We wanted our male-couple friends to see our unusual,
exclusive penthouse, & they were invited to brunch on a beautiful, warm
spring Sunday morning. This couple was impressed with the living quarters &
the meal. As we walked them to their automobile & hugged good-bye, we all
looked at the western horizon. In the distance, the sky was a curtain of an
uncommon grey & green. We all remarked at the weird weather coming our way.
We would soon learn that at 8:33am, Mount Saint Helens
had blown its top in an unprecedented (in modern times) eruption of an active
volcano in the PNW. Within an hour, the city’s street lights had come on & by
noon it looked like midnight. At 3pm the ash was mid-calf deep & covered
everything. We were getting conflicting directives from emergency authorities:
don't drive, wear a mask or protection-
it will get in your lungs, don’t sweep it, don’t get it wet, hose it down,
sweep it into piles, don't panic, it can kill you. The fire stations issued
masks. We were quick to get to the store & stock up on wine & pizza.
We spent 3 days locked in our place, listening to music,
drinking wine, & making love. The ash would eventually permeate everything.
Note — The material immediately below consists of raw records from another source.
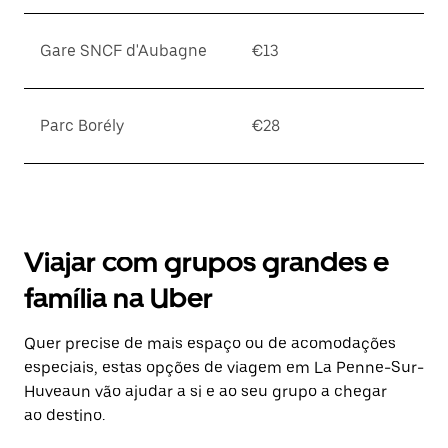
Gare SNCF d'Aubagne
€13
Parc Borély
€28
Viajar com grupos grandes e
família na Uber
Quer precise de mais espaço ou de acomodações
especiais, estas opções de viagem em La Penne-Sur-
Huveaun vão ajudar a si e ao seu grupo a chegar
ao destino.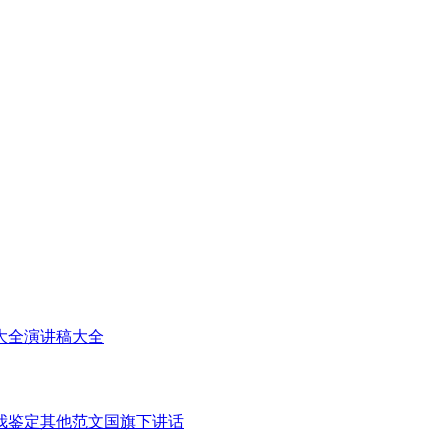
大全
演讲稿大全
我鉴定
其他范文
国旗下讲话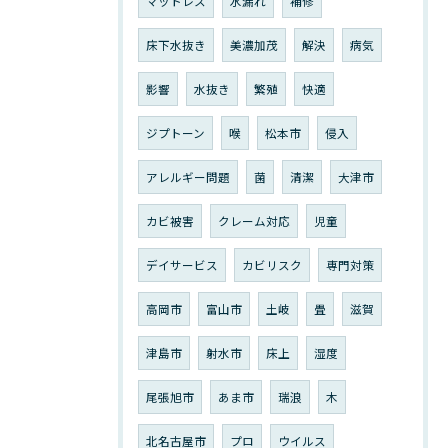
マットレス
水漏れ
補修
床下水抜き
美濃加茂
解決
病気
影響
水抜き
繁殖
快適
ジプトーン
喉
松本市
侵入
アレルギー問題
菌
清潔
大津市
カビ被害
クレーム対応
児童
デイサービス
カビリスク
専門対策
高岡市
富山市
土岐
畳
滋賀
津島市
射水市
床上
湿度
尾張旭市
あま市
瑞浪
木
北名古屋市
プロ
ウイルス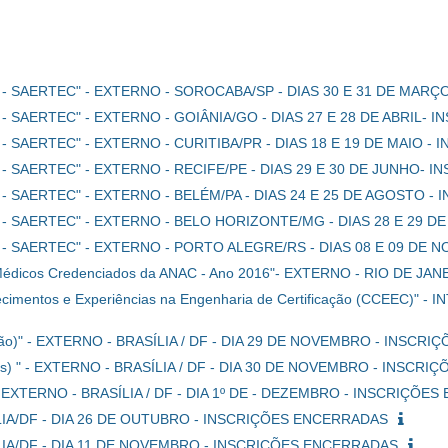
dade - SAERTEC" - EXTERNO - SOROCABA/SP - DIAS 30 E 31 DE M
ade - SAERTEC" - EXTERNO - GOIÂNIA/GO - DIAS 27 E 28 DE ABRIL
ade - SAERTEC" - EXTERNO - CURITIBA/PR - DIAS 18 E 19 DE MAIO
ade - SAERTEC" - EXTERNO - RECIFE/PE - DIAS 29 E 30 DE JUNHO
ade - SAERTEC" - EXTERNO - BELÉM/PA - DIAS 24 E 25 DE AGOSTO
dade - SAERTEC" - EXTERNO - BELO HORIZONTE/MG - DIAS 28 E 2
dade - SAERTEC" - EXTERNO - PORTO ALEGRE/RS - DIAS 08 E 09 
ara Médicos Credenciados da ANAC - Ano 2016"- EXTERNO - RIO DE
cimentos e Experiências na Engenharia de Certificação (CCEEC)" 
ficação)" - EXTERNO - BRASÍLIA / DF - DIA 29 DE NOVEMBRO - INSC
ações) " - EXTERNO - BRASÍLIA / DF - DIA 30 DE NOVEMBRO - INSC
)" - EXTERNO - BRASÍLIA / DF - DIA 1º DE - DEZEMBRO - INSCRIÇÕ
ÍLIA/DF - DIA 26 DE OUTUBRO - INSCRIÇÕES ENCERRADAS
ÍLIA/DF - DIA 11 DE NOVEMBRO - INSCRIÇÕES ENCERRADAS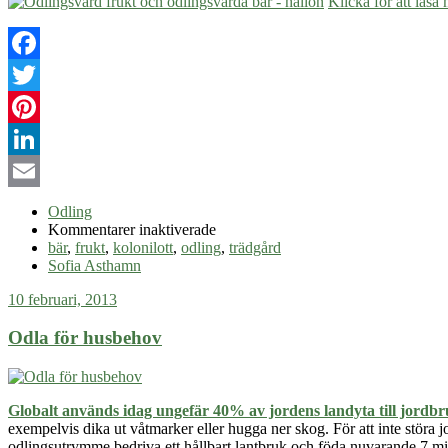
Klicka för att läs
Facebook
Twitter
Pinterest
LinkedIn
Email
Odling
för
Kommentarer inaktiverade
Odlingsvärd
bär
,
frukt
,
kolonilott
,
odling
,
trädgård
frukt
Sofia Asthamn
och
10 februari, 2013
odlingsvärda
bär
Odla för husbehov
Globalt används idag ungefär 40% av jordens landyta till jordb
exempelvis dika ut våtmarker eller hugga ner skog. För att inte störa j
odlingsutrymme bedriva ett hållbart lantbruk och föda nuvarande 7 milja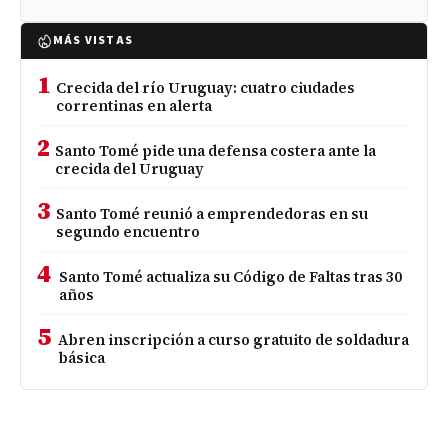
MÁS VISTAS
1
Crecida del río Uruguay: cuatro ciudades
correntinas en alerta
2
Santo Tomé pide una defensa costera ante la
crecida del Uruguay
3
Santo Tomé reunió a emprendedoras en su
segundo encuentro
4
Santo Tomé actualiza su Código de Faltas tras 30
años
5
Abren inscripción a curso gratuito de soldadura
básica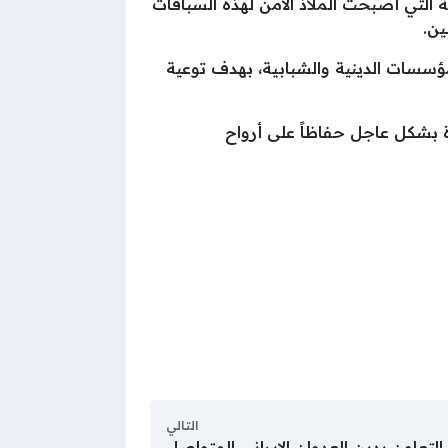
 التي أصبحت الملاذ الآمن لهذه السباقات
ين.
مؤسسات الدينية والشبابية، بهدف توعية
 بشكل عاجل حفاظاً على أرواح
التالي
لتعاون يدين العدوان الإيراني المتواصل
It got into my considerably large album collection, including all of my obscure
Original Cast recordings of Broadway & West End Musicals. The ash got into
the sleeves of the LPs & scratched the vinyl. The volcano’s spewing would
lay waste to my music & ruin my future husband’s work computer (which was
the size of a large room). We could spot drifts of the ash on the side of roads
in Eastern Washington for decades. The only good news: the ash was the perfect
compound for pottery making, & an entire Mt. St. Helens ashtray industry
was born.
The eruption was the deadliest & most economically
destructive volcanic event in the history of the USA. 57 people were killed;
250 homes, 47 bridges, 15 miles of railways, 185 miles of highway were
destroyed. The eruption caused a massive debris avalanche, reducing the
elevation of the mountain's summit from 9,677 feet to 8,365 feet & replacing
it with a 1 mile wide horseshoe-shaped crater. The ash was carried east all the
way to Europe. It made for spectacular sunsets for more than a year.
That night on May 18th, 1981, when we went to
bed & physically expressed our love for each other, my future husband, bit
my ear gently & whispered: “Did the earth move for you, baby?"
We have a peek-a-boo view of the Mount Saint Helens from
our place- Post Apocalyptic Bohemia, & we spy it often while driving around
Portland. Mount Hood, also an active volcano is even closer to Portland. It is
one of 5 active volcanoes in a hundred miles of our house. The Husband & I
have aged 33 years since the big boom. We are considerably older & not
nearly as frisky, but you never know when the mountain will blow again... "Did the earth move for you, baby?"